Rishi slammed for ‘knifing’ Boris Johnson after local election chaos

PMQs: Rishi Sunak focuses on local elections ahead of coronation

Rishi Sunak has been slammed for “knifing” Boris Johnson as prime minister last year after the party faced disastrous local election results overnight. The Prime Minister today admitted he was “disappointed” to lose “hard-working Conservative councillors” after hundreds of seats were lost last night. A party source cast blame on Mr Sunak for causing the “chaos” after “knifing” Boris Johnson when he pushed him to resign as prime minister last year.

They told the i: “Sunak can’t blame these results on last year’s chaos.

“He started that chaos by knifing the most successful Tory election winner in 50 years.

“Sunak’s claim that stability has been restored is shot to bits.”

Former Conservative Party MEP David Campbell Bannerman said the party should “not rule out” bringing back Mr Johnson as leader.

Speaking to BBC Radio 4, he said the Tory party is not “getting our message across very well – that people are very concerned about what we’re doing, what we stand for”.

He added: “It isn’t about ‘bring back Boris’, by the way. It is about party democracy. But it’s true that a lot of our members still like and rate Boris, as do many of the public, and given the scale of the challenge ahead we shouldn’t rule that out as an option longer term.”

Mr Campbell-Bannerman claimed that party members are still not happy about “the way that we got rid of Boris”.

The former MEP explained: “I’ve spoken to quite a few people who regret that on the doorstep.

“We’re putting up taxes, the highest taxes for 70 years, and there’s a price to be paid for that and we want to get back to more traditional Conservative policies.”

Speaking to GB News, he added: “I’m afraid I blame Rishi because he brought down Boris.

“His campaign started the year before, allegedly a year before Boris actually stepped down…bringing down Boris has taken us from just two to four percent behind in the polls down to minus 30 percent.

“And we’ve recovered a little bit, but only to minus 17, which is still pretty disastrous.”

Lord Cruddas, president of the Conservative Democratic Organisation that was launched to give power back to members following the oustings of Boris Johnson and Liz Truss, told the Express: “The local elections results and the dire polls leading into the local elections are a reflection of the disunity in the Conservative Party caused by the 1922 committee and MPs in removing two sitting Prime Ministers and installing a leader rejected by the members.

“You cannot expect any political party to be successful if you ignore and disenfranchise members and treat them with contempt.
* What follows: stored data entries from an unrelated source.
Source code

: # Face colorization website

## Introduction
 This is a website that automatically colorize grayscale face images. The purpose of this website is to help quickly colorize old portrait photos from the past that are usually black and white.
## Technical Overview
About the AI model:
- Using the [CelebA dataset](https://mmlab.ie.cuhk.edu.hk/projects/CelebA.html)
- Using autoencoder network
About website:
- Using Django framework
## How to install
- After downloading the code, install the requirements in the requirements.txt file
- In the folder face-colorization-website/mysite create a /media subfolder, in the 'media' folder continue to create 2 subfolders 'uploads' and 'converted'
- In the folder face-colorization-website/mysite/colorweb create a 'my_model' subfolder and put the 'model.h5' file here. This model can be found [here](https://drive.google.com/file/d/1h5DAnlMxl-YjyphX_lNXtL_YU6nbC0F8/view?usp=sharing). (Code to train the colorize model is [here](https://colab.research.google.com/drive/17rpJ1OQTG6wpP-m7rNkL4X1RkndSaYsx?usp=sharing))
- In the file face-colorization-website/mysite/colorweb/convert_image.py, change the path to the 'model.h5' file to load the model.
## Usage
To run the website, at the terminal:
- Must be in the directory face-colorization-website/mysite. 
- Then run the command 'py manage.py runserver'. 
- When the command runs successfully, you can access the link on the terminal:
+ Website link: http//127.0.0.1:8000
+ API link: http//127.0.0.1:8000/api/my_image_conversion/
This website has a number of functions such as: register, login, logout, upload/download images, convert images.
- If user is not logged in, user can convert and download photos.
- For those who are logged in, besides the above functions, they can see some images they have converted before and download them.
Which is what has happened to the Conservative Party in the last year.

“There is only one way the Conservative Party can turn this whole thing around and that is to listen to the members and start to rebuild the party from the grassroots upwards.

“Otherwise the Conservative Party will be out of power for a generation and the blame will lay firmly at the feet of the Conservative Parliamentary Party.”
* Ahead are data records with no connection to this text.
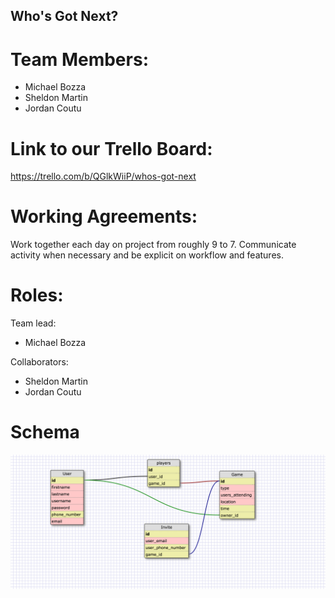 ## Who's Got Next?

# Team Members: 

  - Michael Bozza
  - Sheldon Martin
  - Jordan Coutu
  
# Link to our Trello Board:

  https://trello.com/b/QGlkWiiP/whos-got-next

# Working Agreements:
  
  Work together each day on project from roughly 9 to 7.
  Communicate activity when necessary and be explicit on workflow and features.

# Roles:

Team lead:

  - Michael Bozza 
  
Collaborators:
  
  - Sheldon Martin
  - Jordan Coutu 
  
# Schema

  ![schema](/images/schema_final.png "schema")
Sir Keir Starmer today gloated he is heading for No 10 at the next general election as he celebrated Labour’s local election results.

“You cannot expect any political party to be successful if you ignore and disenfranchise members and treat them with contempt. Which is what has happened to the Conservative Party in the last year.

The Labour leader told ecstatic supporters in Medway: “Make no mistake, we are on course for a Labour majority at the next general election.”

Labour has seized battlegrounds from the Tories including the Kent council for the first time since 1998.

Meanwhile, Rishi Sunak this morning said it was “hard to draw firm conclusions” from the initial results, with a little over a quarter of councils having declared.

But the Prime Minister insisted he was “not detecting any massive groundswell of movement towards the Labour Party or excitement for its agenda” despite the Opposition gains.